Slowing reversionary growth in 3Q08

Slowing reversionary growth. CapitaMall Trust (CMT) reported a soft set of 3Q08 results. Revenue grew 3.3% QoQ to S$129.7m and the increase was largely attributed to the contribution of S$3.3m from Atrium@Orchard. New and renewal leases contributed just S$0.8m to the quarterly increase in 3Q08. Slowing rental renewal was further evidenced from the decline in the % increase in current rental rates against preceding rental rates between 2Q08 (9.9% increase for 6m08) and 3Q08 (9.3% increase for 9m08), implying that reversionary growth had slowed QoQ. DPU of 3.64 S-cents was announced for 3Q08, translating to an annualized yield of 6.9% base on yesterday’s closing price.

Keeping watch on debt refinancing. No refinancing was done in 3Q08 but management assured that CMT has sufficient cash and bank facilities to refinance its borrowings due in December 08 (S$187.5m) and May 09 (S$80m). However, the lack of investor appetite for medium term notes (MTN) means that CMT is unlikely to be able to draw down on its untapped MTN facility for refinancing purposes unless sentiment changes for the better. While this may have raised more uncertainties on the refinancing of the S$673.7m of borrowings due in August 2009, CMT still has a buffer period of 10 months to seek refinancing.
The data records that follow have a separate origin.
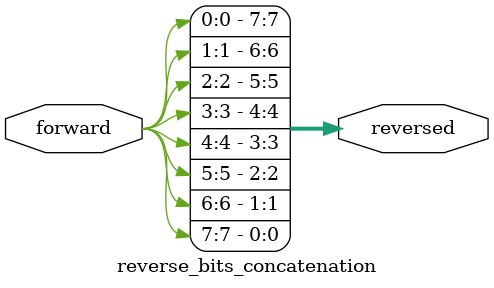
<source format=v>
/***********************************************
Module Name:   reverse_bits_concatenation
Feature:       Reverse the bits of input with concatenation operation
Coder:         Garfield
Organization:  XXXX Group, Department of Architecture
------------------------------------------------------
Input ports:   Forward, 8 bits, operent
Output Ports:  Reversed, 8 bits, set as the reversed bits of input
------------------------------------------------------
History:
12-11-2015: First Version by Garfield
12-11-2015: First verified by Reversed_Bits_test
***********************************************/

module reverse_bits_concatenation
  ( 
    input[7:0] forward,
    output[7:0] reversed 
  );
  
//Load other module(s)

//Definition for Variables in the module

//Logical
assign reversed = {forward[0], forward[1],forward[2], forward[3],
                   forward[4], forward[5],forward[6], forward[7] 
						 };

endmodule
</source>
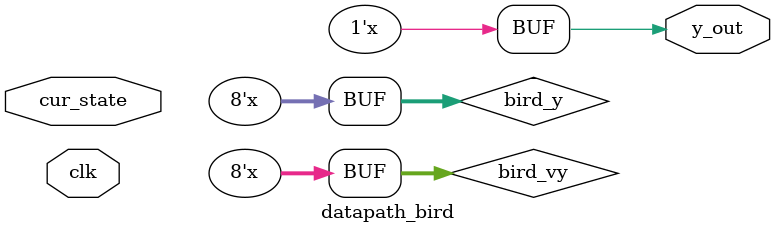
<source format=v>
module datapath_bird(input clk, input [1:0] cur_state, output y_out);
    
    // registers
	reg [7:0] bird_vy = 8'd0;
	reg [7:0] bird_y = 8'd60;

	//localparam BIRD_Y_START = 8'b00111100; //Bird starts at y=60
	//localparam BIRD_VY_START = 8'b00000000; //Bird's vertical speed starts at 0
	localparam BIRD_VY_SPEED = 8'b00000100; //Bird's vertical speed decreases by speed 4
	localparam BIRD_VY_JUMP = 8'b00001010; //When bird jumps, velocity becomes 10
	
	localparam GRAVITY = 8'b0000001000;

	localparam UPDATE_BIRD_Y = 6'd0,
		   UPDATE_BIRD_VY = 6'd1;

    	// State mapping
    	always @(*)
    	begin
        	case (cur_state)
			UPDATE_BIRD_Y:
				begin
					bird_y <= bird_y + bird_vy;
				end
			UPDATE_BIRD_VY:
				begin
					bird_vy <= bird_vy - GRAVITY;
				end
        	endcase
    	end
	 
	assign y_out = bird_y;
    
endmodule

</source>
AEIs put on hold. CMT has also announced that it will be putting on hold its asset enhancement initiatives (AEI) for Funan DigitaLife Mall, Tampines Mall and Jurong Entertainment Centre due to the high construction cost and competitive market for resources. In light of the current tight credit market condition, we see these delays as a positive move by CMT not to overstretch its financial resources and affect its credit rating at a time when its credit health and refinancing should be the priority. AEI for Atrium@Orchard still remains on track and is now waiting for approval from authorities.
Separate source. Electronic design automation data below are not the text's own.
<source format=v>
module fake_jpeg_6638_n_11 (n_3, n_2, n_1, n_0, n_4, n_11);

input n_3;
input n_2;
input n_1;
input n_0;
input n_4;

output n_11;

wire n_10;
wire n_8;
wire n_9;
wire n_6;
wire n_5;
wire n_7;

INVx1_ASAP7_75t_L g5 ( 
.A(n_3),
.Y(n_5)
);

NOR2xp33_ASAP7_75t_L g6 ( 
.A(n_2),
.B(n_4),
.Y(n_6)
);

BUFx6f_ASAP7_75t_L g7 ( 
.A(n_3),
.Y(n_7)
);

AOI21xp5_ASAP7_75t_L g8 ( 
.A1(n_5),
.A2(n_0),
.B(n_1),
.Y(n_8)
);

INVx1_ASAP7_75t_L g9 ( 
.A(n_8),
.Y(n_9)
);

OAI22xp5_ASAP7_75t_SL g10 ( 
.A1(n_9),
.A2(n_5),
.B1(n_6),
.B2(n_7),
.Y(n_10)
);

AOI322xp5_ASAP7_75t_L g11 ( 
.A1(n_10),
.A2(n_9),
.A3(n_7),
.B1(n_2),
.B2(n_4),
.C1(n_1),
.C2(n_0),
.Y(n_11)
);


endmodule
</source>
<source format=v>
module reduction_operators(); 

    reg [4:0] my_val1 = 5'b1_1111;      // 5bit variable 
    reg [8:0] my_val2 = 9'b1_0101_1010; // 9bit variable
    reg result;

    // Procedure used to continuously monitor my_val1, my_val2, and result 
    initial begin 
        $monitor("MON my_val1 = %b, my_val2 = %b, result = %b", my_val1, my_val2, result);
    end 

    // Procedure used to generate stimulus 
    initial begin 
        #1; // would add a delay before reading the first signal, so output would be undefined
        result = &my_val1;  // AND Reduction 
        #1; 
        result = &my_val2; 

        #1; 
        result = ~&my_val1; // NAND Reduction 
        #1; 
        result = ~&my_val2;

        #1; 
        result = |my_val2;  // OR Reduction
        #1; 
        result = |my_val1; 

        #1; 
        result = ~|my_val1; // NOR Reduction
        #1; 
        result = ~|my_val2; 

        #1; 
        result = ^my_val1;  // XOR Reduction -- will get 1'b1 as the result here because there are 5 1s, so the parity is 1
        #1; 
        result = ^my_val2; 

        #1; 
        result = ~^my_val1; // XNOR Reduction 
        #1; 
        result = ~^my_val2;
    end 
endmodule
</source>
Fair value lowered to S$2.57. With further evidence of slowing rental reversion, we are now cutting our rental growth to 0% for FY09 and FY10, but we maintain our view on the defensiveness of retail REITs. As such, our FY09 and FY10 DPU forecasts have been lowered to 16.2 and 17.1 Scents, respectively. Also factoring in the decline in the share price of CapitaRetail China, our fair value of CMT has been lowered from S$3.05 to S$2.57. Current share price still provides an upside of 21.8% and we maintain our BUY rating on CMT.